In yesterday’s post, I started to talk about a not so favorable topic of how very successful businesses led by very successful people make major mistakes. Now let’s talk continue our talk on other mistakes mangers can make.
The five Big Ideas that keep reoccurring and demonstrating their importance are these:
1. How you think about money
2. How you manage and invest your time
3. How you cater to and leverage your 5% and 20% best customers
4. Price elasticity, premium pricing and transaction size
5. Under-utilizing or under-valuing prime asset(s)
Nothing new under the sun here, of course.
#1 and #4 link together. A lot of what happens in these groups is profound shift in thinking about money and then about price, or about price and then about money. As I described this time, the absolute base, fundamental decision is to believe in “finite” or “infinite” money. How you think about that one thing defines your life, your business, your approach to price, to frequency of offers to customers and much more.
Re. #3, John Davis (tree service business/ “total tree health”) described how they identify their “Dream Customers” and “Dream Referral Providing Customers” (not necessarily the same) and very deliberately handle them, protect them, nurture them, reward them differently than the rest of their customers. This links to #5, because often although not always, one under-utilized prime asset is the cream of your crop, your very best customers. In fact, the danger is taking them for granted and actually spending more time and money on the bottom 5% and 20% than on the top 5% and 20%.
But we found many under-utilized prime assets. For one, an effective salesforce being incentived for undesirable behavior, not incentived for the desired behavior. Another Member, vastly under-valuing his ‘toll position.’
I suppose overall, the biggest entrepreneur/marketer/manager error is allocating resources equally. That may mean dividing time equally between high and low value tasks, between clients, between salespeople. It may mean spending the same amount of money mailing to all customers, with no differentiation best/worst. It is expressed so many different ways. But same error: equal, across the board allocation.




AWESOME advice, I am sending post cards right now to my top clients & their parents for staying with us, sending us referrals and trusting us!
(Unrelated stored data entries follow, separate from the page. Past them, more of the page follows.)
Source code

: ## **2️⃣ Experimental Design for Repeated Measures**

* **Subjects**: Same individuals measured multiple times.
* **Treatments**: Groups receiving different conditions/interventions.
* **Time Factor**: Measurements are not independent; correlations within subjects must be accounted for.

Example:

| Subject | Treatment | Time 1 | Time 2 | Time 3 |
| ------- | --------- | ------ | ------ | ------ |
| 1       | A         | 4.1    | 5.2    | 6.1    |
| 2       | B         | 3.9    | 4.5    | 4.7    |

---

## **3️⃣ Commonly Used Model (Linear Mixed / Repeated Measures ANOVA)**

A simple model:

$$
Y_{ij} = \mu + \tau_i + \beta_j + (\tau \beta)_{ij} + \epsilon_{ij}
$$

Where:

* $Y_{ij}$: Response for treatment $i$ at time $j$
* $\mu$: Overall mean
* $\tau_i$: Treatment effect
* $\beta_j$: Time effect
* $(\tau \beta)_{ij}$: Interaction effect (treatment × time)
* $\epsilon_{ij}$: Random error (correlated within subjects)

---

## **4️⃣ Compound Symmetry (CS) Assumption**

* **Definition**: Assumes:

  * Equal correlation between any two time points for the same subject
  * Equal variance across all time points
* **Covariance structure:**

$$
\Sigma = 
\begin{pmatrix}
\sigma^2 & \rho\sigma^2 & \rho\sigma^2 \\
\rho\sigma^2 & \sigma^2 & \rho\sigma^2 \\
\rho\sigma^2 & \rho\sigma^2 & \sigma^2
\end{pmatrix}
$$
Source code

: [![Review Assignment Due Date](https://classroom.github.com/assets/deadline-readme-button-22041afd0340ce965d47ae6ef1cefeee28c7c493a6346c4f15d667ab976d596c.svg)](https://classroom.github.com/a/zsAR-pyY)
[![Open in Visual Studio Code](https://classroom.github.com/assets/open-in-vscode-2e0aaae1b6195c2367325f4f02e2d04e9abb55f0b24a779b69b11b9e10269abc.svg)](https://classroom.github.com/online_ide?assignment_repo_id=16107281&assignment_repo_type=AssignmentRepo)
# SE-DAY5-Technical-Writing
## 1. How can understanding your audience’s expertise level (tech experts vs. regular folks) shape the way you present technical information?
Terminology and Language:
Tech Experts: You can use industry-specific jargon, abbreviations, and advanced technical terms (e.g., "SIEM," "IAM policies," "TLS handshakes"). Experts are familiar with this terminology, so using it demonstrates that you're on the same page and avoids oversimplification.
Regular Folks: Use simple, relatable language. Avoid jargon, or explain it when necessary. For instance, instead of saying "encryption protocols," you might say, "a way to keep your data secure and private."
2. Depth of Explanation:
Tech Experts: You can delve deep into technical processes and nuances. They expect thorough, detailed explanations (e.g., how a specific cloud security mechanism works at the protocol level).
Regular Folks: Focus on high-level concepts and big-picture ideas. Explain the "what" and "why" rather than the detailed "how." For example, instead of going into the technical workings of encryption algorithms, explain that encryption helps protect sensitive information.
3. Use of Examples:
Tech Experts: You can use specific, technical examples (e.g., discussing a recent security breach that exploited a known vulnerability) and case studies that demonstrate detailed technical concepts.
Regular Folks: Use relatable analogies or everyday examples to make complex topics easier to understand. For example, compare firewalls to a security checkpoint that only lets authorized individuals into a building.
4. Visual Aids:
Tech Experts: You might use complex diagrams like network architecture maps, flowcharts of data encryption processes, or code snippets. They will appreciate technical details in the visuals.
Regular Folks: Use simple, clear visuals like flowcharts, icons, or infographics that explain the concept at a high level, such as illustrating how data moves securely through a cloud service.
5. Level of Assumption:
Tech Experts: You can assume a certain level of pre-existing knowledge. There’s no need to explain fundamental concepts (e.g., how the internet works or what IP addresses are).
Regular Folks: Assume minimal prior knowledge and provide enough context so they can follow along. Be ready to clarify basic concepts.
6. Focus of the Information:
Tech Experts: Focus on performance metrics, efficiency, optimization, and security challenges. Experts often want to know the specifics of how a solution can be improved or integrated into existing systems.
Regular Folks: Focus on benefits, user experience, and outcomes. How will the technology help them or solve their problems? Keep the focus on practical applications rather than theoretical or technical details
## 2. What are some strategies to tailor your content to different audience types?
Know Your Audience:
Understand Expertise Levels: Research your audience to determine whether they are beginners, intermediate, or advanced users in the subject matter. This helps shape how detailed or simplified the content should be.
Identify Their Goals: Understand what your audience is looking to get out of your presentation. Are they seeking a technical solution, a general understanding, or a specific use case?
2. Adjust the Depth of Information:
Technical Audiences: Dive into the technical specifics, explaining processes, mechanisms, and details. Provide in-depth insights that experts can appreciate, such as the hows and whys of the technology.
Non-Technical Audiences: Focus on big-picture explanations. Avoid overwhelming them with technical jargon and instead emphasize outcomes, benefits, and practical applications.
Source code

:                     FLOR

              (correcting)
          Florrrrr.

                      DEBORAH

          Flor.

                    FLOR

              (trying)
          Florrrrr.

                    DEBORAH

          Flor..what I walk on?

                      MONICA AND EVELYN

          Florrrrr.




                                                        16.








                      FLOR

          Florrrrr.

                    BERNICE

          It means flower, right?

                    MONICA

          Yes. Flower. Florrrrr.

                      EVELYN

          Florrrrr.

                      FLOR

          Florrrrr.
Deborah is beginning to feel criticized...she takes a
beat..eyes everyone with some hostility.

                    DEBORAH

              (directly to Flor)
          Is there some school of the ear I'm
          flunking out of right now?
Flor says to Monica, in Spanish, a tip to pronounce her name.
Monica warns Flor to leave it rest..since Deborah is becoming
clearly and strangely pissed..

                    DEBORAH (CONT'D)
I recall you saying that the written post card is SO rare nowadays that customers are shocked when receiving them!
thanks!
–z–
Brilliant!!
By the sheer volume of work that Dan Kennedy accomplishes you can tell that he is focused on what is important you can tell that Dan *lives* #2 – managing his time well. Heck, he wrote the book on it.
I agree with Scott! This is a brilliant post. I agree with what you said, entrepreneurs needs good insight on distinguishing between their low market and high market value prospects or projects and allocate accordingly, not equally. Great post!
Most entrepreneurs have no clue who is there top 5% clients are and how to cater to them. Take for instance grocery stores, most don’t track customers purchases and have little idea of incentives to keep people coming back.